Liston Pope, in his book, Millhands and Preachers, gives essentially the same analysis of the economic and social pressures exerted on a people in transition from movement to institution. He lists these stages in that development:
— from economic poverty to economic wealth, as disclosed especially in the value of church property and the salary paid to ministers.
— from a psychology of persecution to a psychology of success and dominance.
— from emphasis on evangelism and conversion to emphasis on religious education.
— from a high degree of congregational participation in the services and administration of the religious group to delegation of responsibility to a comparatively small percentage of membership.
— from fervor in worship service to restraint; from positive action to passive listening.
— from reliance on spontaneous “leadings of the Spirit” in religious services to administration procedure.
Who is there to say definitely just exactly where we are in that transition — but who is there so blind that he cannot see the possibilities of that pattern emerging?
And how does all this relate to revivals and evangelism?
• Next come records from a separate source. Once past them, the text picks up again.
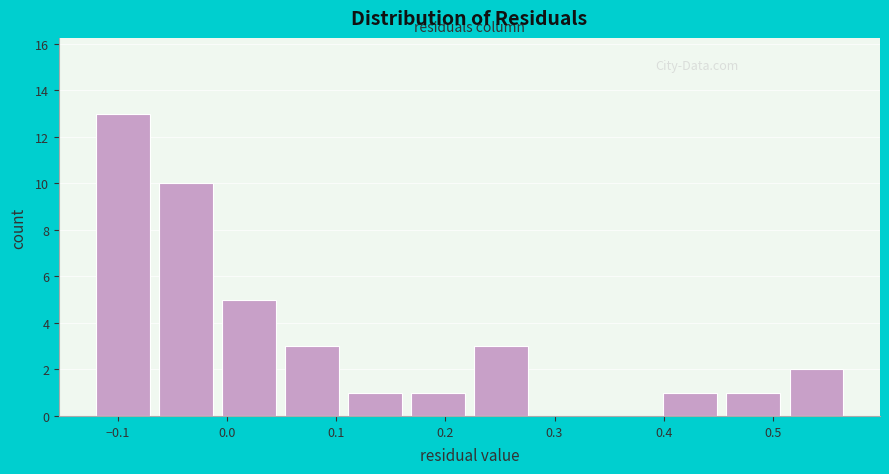

Reading left to right, transcribe this chart: for each bar, give the range it covers on the x-axis and its height. Neither the bar edges nor the heights are printed on the chart, so give them approximately, as read against the axes.

-0.12 to -0.07: 13
-0.07 to -0.01: 10
-0.01 to 0.05: 5
0.05 to 0.11: 3
0.11 to 0.16: 1
0.16 to 0.22: 1
0.22 to 0.28: 3
0.28 to 0.34: 0
0.34 to 0.40: 0
0.40 to 0.45: 1
0.45 to 0.51: 1
0.51 to 0.57: 2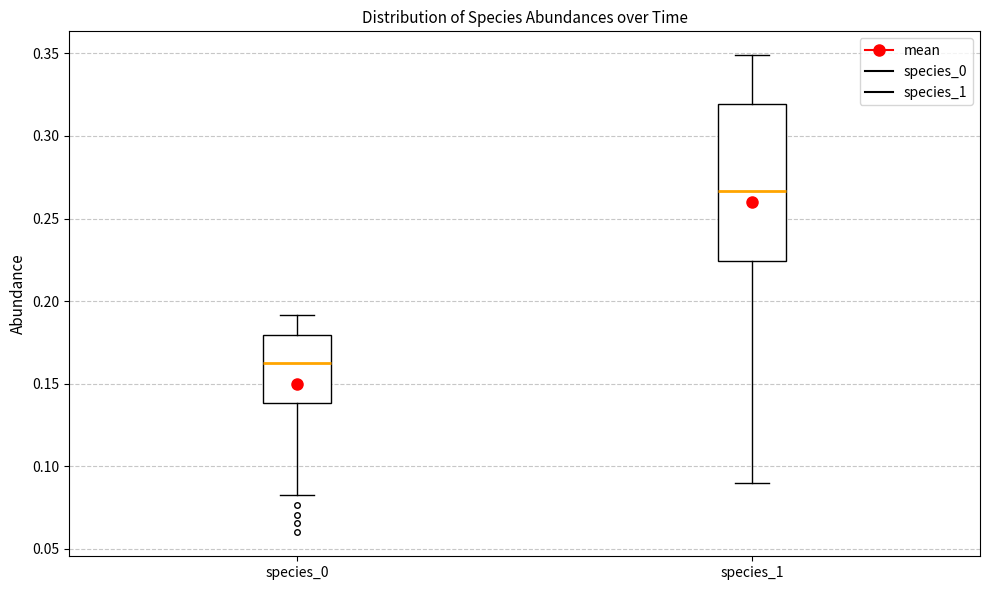

Which box is the tallest, from its lower edge to its upper edge?

species_1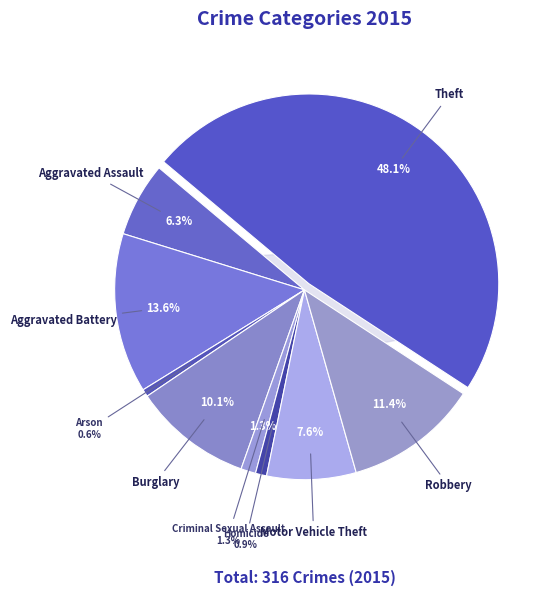

How many segments does this pie chart have?

9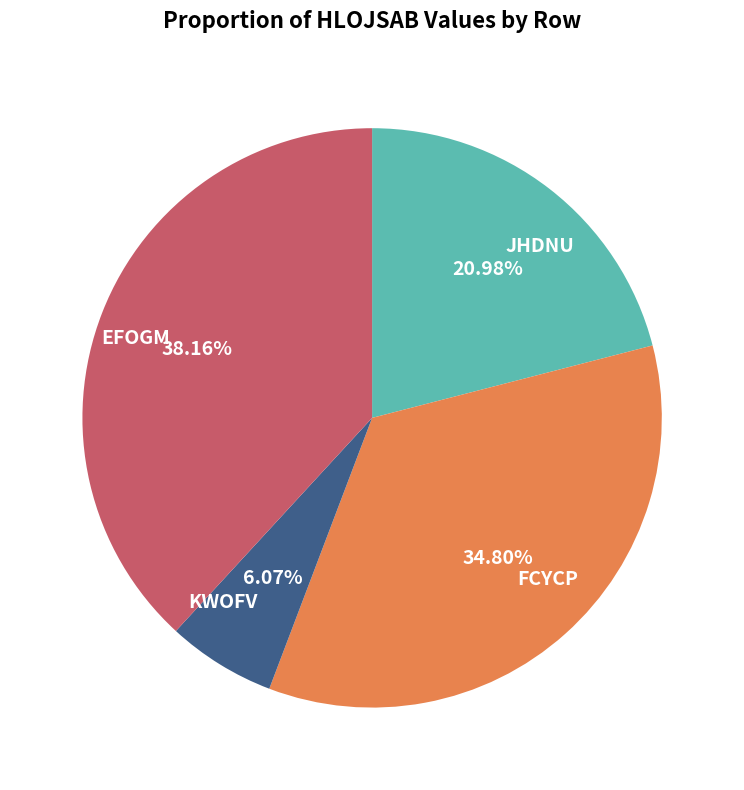

Is there any slice that represents more than half of the pie?

No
Most directly and inescapably! For whatever affects the spirituality of a church affects vitally its evangelism and, as we have seen again and again in this study, effective evangelism is the result of revived and renewed and Spirit-filled people. When there is a secular sag in the hearts of the people, there will be a spiritual sag in the life of the church; and unless that spiritual sag is corrected by revival and renewal, there can be no effective evangelism.
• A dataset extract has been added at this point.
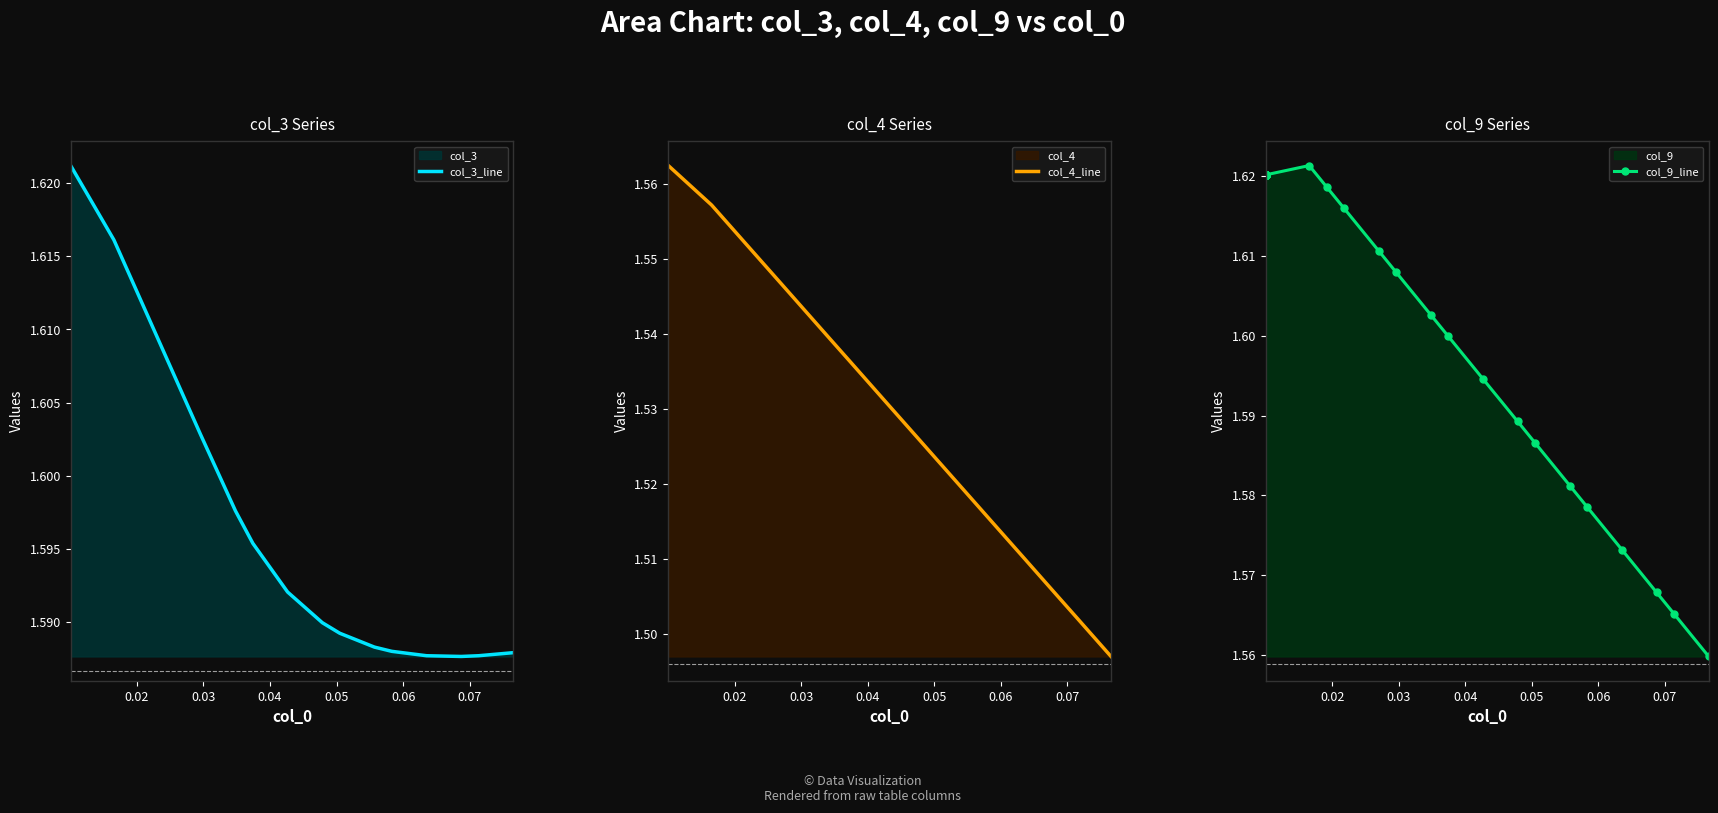

What are all the series names shown in the legend?

col_3_line, col_4_line, col_9_line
A secular-minded, materialistically oriented church may talk much about evangelism, and even engage in it; but it will be a sterile evangelism, powerless to produce spiritual results and a mockery of its former glory. As Samuel Chadwick said of that kind of evangelism: “There may be noise; there may be crowds; there may be high emotion; but there is no Shekinah.”
It is inevitable that any church will have problems with its evangelism when it becomes more concerned about status than about souls.
It is inevitable that every phase of a church’s life and outreach will be affected when its people are moving from underprivileged to affluent, from Fords to Cadillacs, from three-thousand-dollar homes to thirty-thousand-dollar ones, from “glory barns” to million-dollar edifices, from grade-school diplomas to university degrees, from unskilled laborers to professional men, from the wrong side of the tracks to suburbia.
It is inevitable that any church, Nazarene or otherwise, undergoing such changes, will find its evangelism affected and will need to guard against the cooling of revival fervor and the erosion of its mood for evangelism.
Although it is inevitable that these economic and social pressures that have come to every church should come to the Church of the Nazarene — and they are upon us — it is not inevitable that we should be swamped by them, or swerved from our original mission because of them.
The crisis is inevitable, yes; that we come to a crossroads in our evangelism is inevitable, yes — but that we take the wrong road in this time of crisis is not inevitable! Therein are the hope and the challenge.